(Source data)
* * *

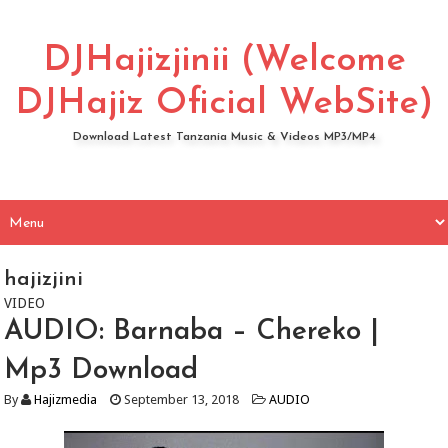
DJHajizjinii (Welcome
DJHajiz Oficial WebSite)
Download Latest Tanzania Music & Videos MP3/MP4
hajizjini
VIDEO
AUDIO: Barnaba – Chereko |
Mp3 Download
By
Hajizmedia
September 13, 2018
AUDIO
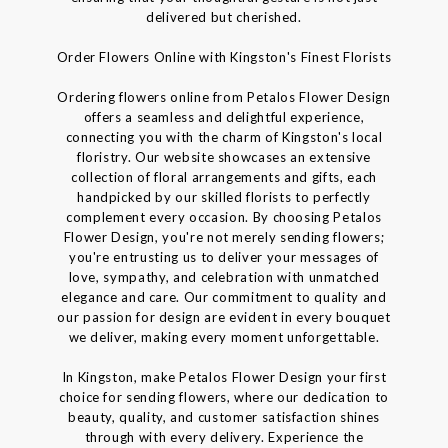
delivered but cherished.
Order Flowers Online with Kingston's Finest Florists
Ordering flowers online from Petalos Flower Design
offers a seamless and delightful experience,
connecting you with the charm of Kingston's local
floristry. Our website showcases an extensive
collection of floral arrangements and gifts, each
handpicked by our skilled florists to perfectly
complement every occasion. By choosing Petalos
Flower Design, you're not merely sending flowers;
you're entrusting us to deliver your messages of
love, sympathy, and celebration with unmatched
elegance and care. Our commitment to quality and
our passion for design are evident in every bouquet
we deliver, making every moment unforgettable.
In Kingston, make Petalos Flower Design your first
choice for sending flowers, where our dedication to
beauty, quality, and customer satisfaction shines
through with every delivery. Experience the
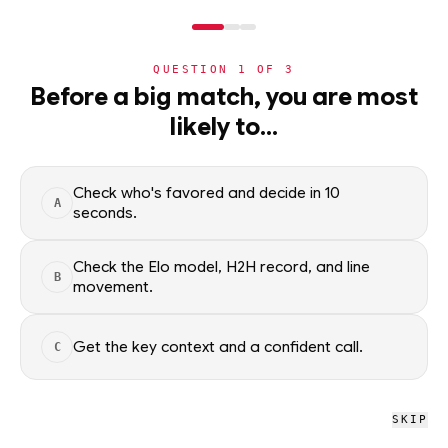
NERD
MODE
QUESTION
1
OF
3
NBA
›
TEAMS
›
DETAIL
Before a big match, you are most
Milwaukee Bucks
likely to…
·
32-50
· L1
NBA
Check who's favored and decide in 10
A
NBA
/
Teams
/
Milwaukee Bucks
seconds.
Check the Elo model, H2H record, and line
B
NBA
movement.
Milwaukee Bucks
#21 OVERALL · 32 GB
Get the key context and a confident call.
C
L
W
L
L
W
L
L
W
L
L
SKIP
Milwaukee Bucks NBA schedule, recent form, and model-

* * *

Work to complete:
Return each line above that contains the word "sending". Match upper and lower case.

Reply to the exercise:
Flower Design, you're not merely sending flowers;
choice for sending flowers, where our dedication to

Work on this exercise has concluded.